Critic: Shaun Player
Date of Review: Feb 2nd, 2014
Version: PS Vita
Digital Size(s): 1.4GB
Region: PAL
Game Page: Dynasty Warriors NEXT Page
Have you ever wanted to hack and slice up hundreds of generic soldiers with the tap of a few buttons while you were waiting for the train? Tecmo-KOEI have answered your prayers with their first instalment of the Legendary repetitive hack n slash series Dynasty Warriors on the Playstation Vita. With it’s usual offering of many characters to decimate hundreds upon thousands of peons as stylish and easy as possible. Now to some, that could sound like a massive turn off. Sure it does come off as very repetitive and very much button mashing from start to finish, and yes that’d be true. But that is by far not a bad thing.

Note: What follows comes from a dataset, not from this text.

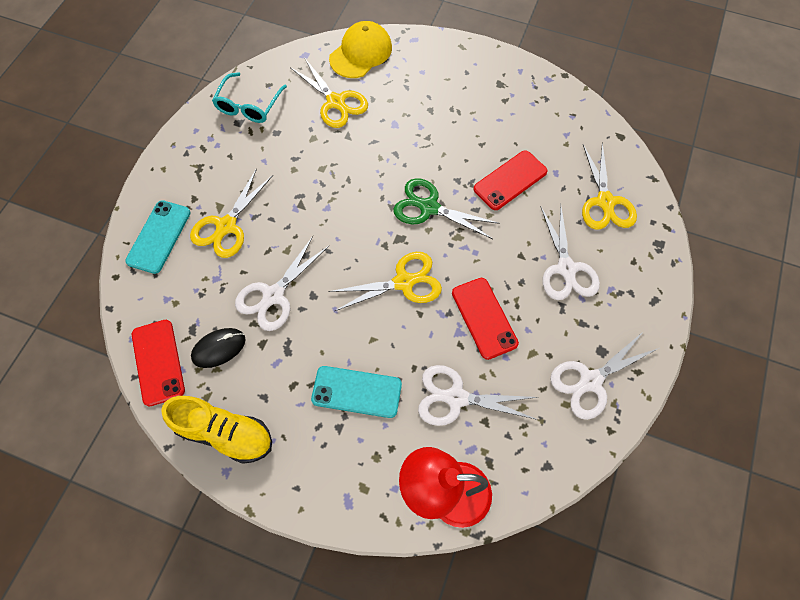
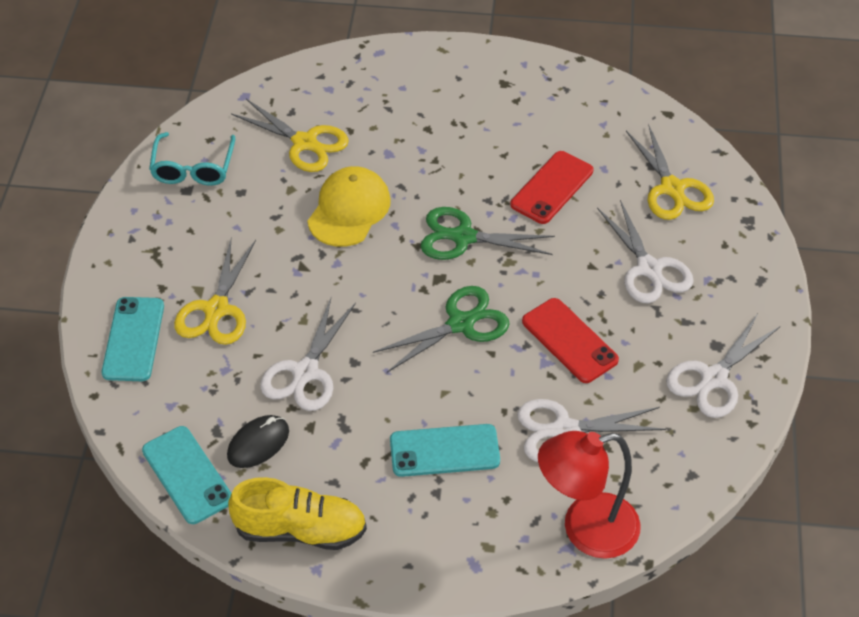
camera: 15 degrees left, 15 degrees down
(158, 362) = (187, 475): red phone -> turquoise phone
(361, 53) = (316, 80): yellow cap -> yellow cap (349, 210)
(404, 282) = (461, 323): yellow scissors -> green scissors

Slash your enemies with devastating attacks.
For those of you who are unaware of the Dynasty Warriors series, it is your hack n slash fighting game set in Ancient China during the Three Kingdoms period. You select from dozens of playable characters to destroy everything you see on the battlefield by a multitude of Square and Triangle button combinations. The story itself is portrayed with still images, chat windows that are all voiced and narration of the progression of history. The game tries hard to stay true to the Three Kingdoms novel, but being a game it has many fictional plot holes also to spice up the fun factor. That is pretty much the series in a nutshell.
Dynasty Warriors NEXT tries to stir the pot by adding more strategic elements to the gameplay. To begin with in the Campaign, you will get the main story of the game where you’ll branch through episodes depicting various historical events and their characters involvement. You will then be thrown into a strategy screen, where you see a map of China, different coloured areas showing you which force owns what areas. You get to choose stratagems which are pretty much cards that allow special abilities to occur within battles such as attack increase, speed increase, etc. There are also non battle cards that may increase your gold count which will allow you to pay for more stratagems. Once you have done this, you will then have a choice of territories to invade, most cases you won’t have much freedom which ones as it is very linear to the story. You choose where to invade then you go to battle, which allows you on the pre-menu to choose a version of your weapon – which they all have different stats – equip items, and such. You can also find information related to the battle on this menu also, but most of it is needless as the objective is always the same.

Tap your way to victory!
Now you finally get to enter battle, where you can unleash your characters skill and might upon the unfortunate peons that swarm the landscape. Your goal most of the time is to either capture the enemy main camp, or take out the leader of the opposition. You can do this by just storming straight to the enemy main camp, or you can work your way there by taking various bases scattered around the battlefield which will strengthen your forces as well as weaken the enemies. You’ll find bases such as Supply Camps which decrease the amount of peons you have to kill to capture other bases, or dispatch bases that allow you to bring in reinforcements.
Within battles you will also come across features specifically made for the Playstation Vita and it’s special controls such as the touch screen and rear touch pad. These are known as sudden encounters, which could be from a dual with an enemy officer, where you have to swipe the screen in specific ways to defeat your foe, or tapping madly on your screen to defeating a few charging enemies. These are fun to start off with but they get dull and very repetitive quickly, and it is also unfortunate that you can’t turn off these encounters all together. Then pretty much rinse and repeat. If none of this sounds appealing to you then you really shouldn’t bother with Dynasty Warriors series at all

Create whoever you want with the in-depth edit mode.
For those that are, you’ll find this a good way to just pick up and play with yourself, or others over ad-hoc in small bouts for some mindless action. The graphics are slick and clean, the frame-rate stays strong throughout too, even when there are 100’s of soldiers on the screen at once. The soundtrack is mainly cheesy guitar which will get boring rather fast. It is strangely satisfying when you’re bored, tired or stressed to just mindless chop through tons of enemies. There is an almost limitless replay value as you can play Conquest Mode, which offers very much the same game as Campaign mode, but you have complete freedom of who to invade, build up territory levels to take down your enemy and overall just have random fun each time you play.
All in all, the game is very repetitive, but it’s that repetitiveness and mindlessness that is great to relieve stress after a hard days work or hard day at school. Can be played in both long and short sessions too. It may not be for everyone as it can get dull fast as it is very basic in the form of gameplay, and just mashing the same few buttons can get tiresome quick, but if you can get past that there is a very solid game with tons and tons of game to enjoy.